Other than a droplet, I can ABSOLUTELY confirm that whatever outward filtration is created by non-fitted face masks will be ineffectual due to the labored breathing needed to meet oxygen needs which shoots out of all sides of the mask.

You poor thing. That must be hard on you. Hopefully you're not the one breathing out fiberglass in this scenario.

It's the difference between standing next to me in the ocean while peeing, vs sitting next to me in the hot tub while peeing.
How long would you stay in the hot tub?

Realistically, it depends on if you tell me.
 
So...that was a bust.

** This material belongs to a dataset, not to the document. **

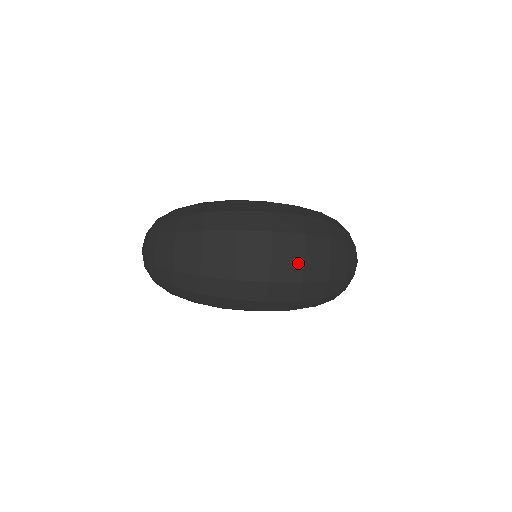
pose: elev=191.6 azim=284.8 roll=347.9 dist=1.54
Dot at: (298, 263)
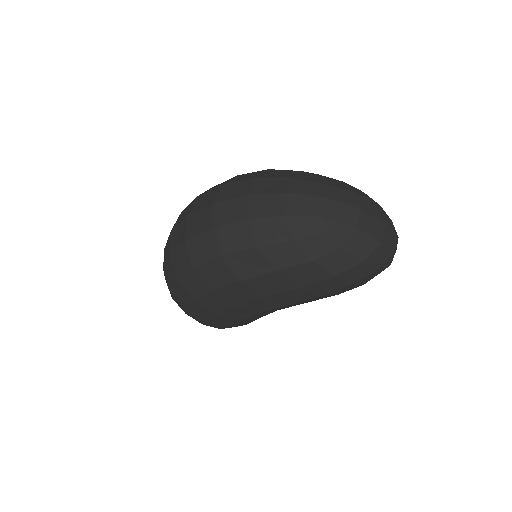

So I decided to go at it from the other direction. I went back and looked at what I complained about as "bad methodology" yesterday. And the only thing I complained about was the comparison you made - "I'm using masked/not masked and blood tested positive/negative." But that has zero to do with regression, so it can't be what you were referring to, either.

See why I need you to show me what you're talking about? I'm hopeless at this.
Just for the edification of others who might be following the thread, you said this yesterday,
"Using this measure, masks could prevent 99% of COVID cases, and your measure would still show up as statistically insignificant. Try it for yourself and see. Make up some huge number of people who report respiratory symptoms, in the no-mask group - let's say 10,000. Applying our seropositivity rate of 22%, that gives us 2200 in the no-mask/proven to have COVID group and 7800 in the no-mask/proven to not have COVID group. Now let's say only 100 people reported respiratory symptoms in the mask group. Applying our seropositivity rate of 22% gives us 22 in the mask/proven to have COVID group and 78 in the mask/proven not to have COVID group. Run your Chi-square test and see what you get...p=1. So masks prevented 2178/2200 cases, but your "outcome" shows that "masks don't make a difference"? What if it was the other way around. What if masks caused COVID and there were 2178 more cases in the mask group. But the researchers went ahead and claimed that masks weren't harmful, because p=1. Would you really be prepared to buy that?"
It's 22% vs. 0.76% and 22% vs. 0.68%.

The math:

New case numbers are:

Mask 2.5 x 1131 = 2827
No-mask 2.5 x 1162 = 2905

New population numbers are line 2 from Table 1 without any omissions:

Mask 174,171
No-mask 161,211

New rates:

Mask 2827/174,171 x 100% = 1.6%
No-mask 2905/161,211 x 100% = 1.8%

New Chi-square p-value = 0.00007

"assuming that they have the same COVID rate as the consenters" - big assumption. One I would not make when the numbers you are extrapolating from are, as Alex keeps correctly pointing out, so small.

I see now that this is the big flaw in the study. I wasn't getting it because it isn't something that can be done that way. There are all kinds of confidence intervals around that kind of extrapolation, again, especially when starting from such small numbers.

"New population numbers"? I don't like my results so let's create a new population and see if we get something I like.